▶ [Text segment]
────────────────────────────────────────

Pukerimu is a rural locality southwest of Cambridge in the Waipā District and Waikato region of New Zealand's North Island.

The name is Māori and comes from a rimu tree on a small hill (in Māori puke), which was a landmark for travellers before European settlement.

==History==
The area was densely populated and farmed by Māori before European settlement. The Waikato River allowed movement to other parts of the country. In 1864 as part of the Invasion of the Waikato, British forces landed at Pukerimu and built redoubts on each side of the river. From 1865, European settlers, some of them soldiers from the invasion, farmed the land.

A church was built in 1871 and shared between Methodists and Presbyterians. It moved to Kaipaki in 1901, and in 1928, it was replaced with a new church which was also used by Anglicans.

===Education===
Pukerimu School opened in 1876, but moved west to Kaipaki in 1920.

==Demographics==
Pukerimu locality covers 6.64 km2. It is part of the larger Pukerimu statistical area.

────────────────────────────────────────

▶ [Information given]
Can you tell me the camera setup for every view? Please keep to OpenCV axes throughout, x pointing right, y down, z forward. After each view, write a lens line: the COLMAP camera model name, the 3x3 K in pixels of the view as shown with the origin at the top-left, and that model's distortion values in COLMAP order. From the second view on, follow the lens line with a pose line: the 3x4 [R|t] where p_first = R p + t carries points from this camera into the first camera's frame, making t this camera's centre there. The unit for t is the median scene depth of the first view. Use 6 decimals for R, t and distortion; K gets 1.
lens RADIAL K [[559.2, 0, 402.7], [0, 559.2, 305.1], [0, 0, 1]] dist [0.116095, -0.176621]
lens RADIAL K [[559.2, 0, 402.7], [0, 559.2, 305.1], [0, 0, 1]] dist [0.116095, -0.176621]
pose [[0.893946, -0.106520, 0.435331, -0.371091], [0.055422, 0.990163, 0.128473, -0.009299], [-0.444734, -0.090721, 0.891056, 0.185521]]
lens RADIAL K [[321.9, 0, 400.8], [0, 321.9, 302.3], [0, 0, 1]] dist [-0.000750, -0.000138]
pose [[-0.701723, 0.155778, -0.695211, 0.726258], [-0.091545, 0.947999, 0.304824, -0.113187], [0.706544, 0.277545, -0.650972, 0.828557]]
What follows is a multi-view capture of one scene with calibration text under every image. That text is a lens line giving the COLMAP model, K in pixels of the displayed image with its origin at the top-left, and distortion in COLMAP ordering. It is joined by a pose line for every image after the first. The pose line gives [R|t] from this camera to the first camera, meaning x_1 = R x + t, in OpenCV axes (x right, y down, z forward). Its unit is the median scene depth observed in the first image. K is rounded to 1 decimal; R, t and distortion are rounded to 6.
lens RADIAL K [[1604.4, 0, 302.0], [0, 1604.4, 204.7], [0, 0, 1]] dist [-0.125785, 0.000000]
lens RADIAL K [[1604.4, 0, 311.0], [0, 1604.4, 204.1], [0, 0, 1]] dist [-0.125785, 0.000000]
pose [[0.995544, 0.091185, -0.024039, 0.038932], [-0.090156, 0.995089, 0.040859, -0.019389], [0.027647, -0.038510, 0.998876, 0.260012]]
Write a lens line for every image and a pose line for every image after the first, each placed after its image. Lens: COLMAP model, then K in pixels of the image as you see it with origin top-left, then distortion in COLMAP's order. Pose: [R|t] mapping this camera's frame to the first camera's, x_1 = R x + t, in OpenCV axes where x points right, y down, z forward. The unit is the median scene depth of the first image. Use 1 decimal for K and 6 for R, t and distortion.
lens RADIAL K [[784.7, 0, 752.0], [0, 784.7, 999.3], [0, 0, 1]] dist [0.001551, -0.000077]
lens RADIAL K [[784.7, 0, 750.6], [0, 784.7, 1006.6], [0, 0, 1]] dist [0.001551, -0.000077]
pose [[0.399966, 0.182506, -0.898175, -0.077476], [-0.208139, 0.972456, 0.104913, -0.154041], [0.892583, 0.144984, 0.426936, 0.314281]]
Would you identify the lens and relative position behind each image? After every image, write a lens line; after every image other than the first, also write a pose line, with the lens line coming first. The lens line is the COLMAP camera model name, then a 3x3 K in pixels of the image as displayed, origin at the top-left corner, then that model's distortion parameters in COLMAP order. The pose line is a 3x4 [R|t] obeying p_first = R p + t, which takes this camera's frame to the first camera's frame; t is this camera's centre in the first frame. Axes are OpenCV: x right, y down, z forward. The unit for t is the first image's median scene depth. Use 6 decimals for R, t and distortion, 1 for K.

────────────────────────────────────────

▶ [Work task A] Edit the Pukerimu text by rewriting the stretch from "A church was" through "used by Anglicans.", replacing "Methodists" with "Wesleyans".
▶ [Work task B] Proceed with the Pukerimu article from the point where it stops.

▶ [Expected output A]
A church was built in 1871 and shared between Wesleyans and Presbyterians. It moved to Kaipaki in 1901, and in 1928, it was replaced with a new church which was also used by Anglicans.

▶ [Expected output B]
Pukerimu locality had a population of 225 in the 2023 New Zealand census, an increase of 21 people (10.3%) since the 2018 census, and an increase of 60 people (36.4%) since the 2013 census. There were 111 males and 114 females in 81 dwellings. 4.0% of people identified as LGBTIQ+. The median age was 44.4 years (compared with 38.1 years nationally). There were 42 people (18.7%) aged under 15 years, 45 (20.0%) aged 15 to 29, 93 (41.3%) aged 30 to 64, and 48 (21.3%) aged 65 or older.

People could identify as more than one ethnicity. The results were 86.7% European (Pākehā), 6.7% Māori, 2.7% Pasifika, 9.3% Asian, and 2.7% other, which includes people giving their ethnicity as "New Zealander". English was spoken by 98.7%, Māori by 2.7%, Samoan by 1.3%, and other languages by 13.3%. The percentage of people born overseas was 25.3, compared with 28.8% nationally.

Religious affiliations were 30.7% Christian, and 8.0% other religions. People who answered that they had no religion were 56.0%, and 5.3% of people did not answer the census question.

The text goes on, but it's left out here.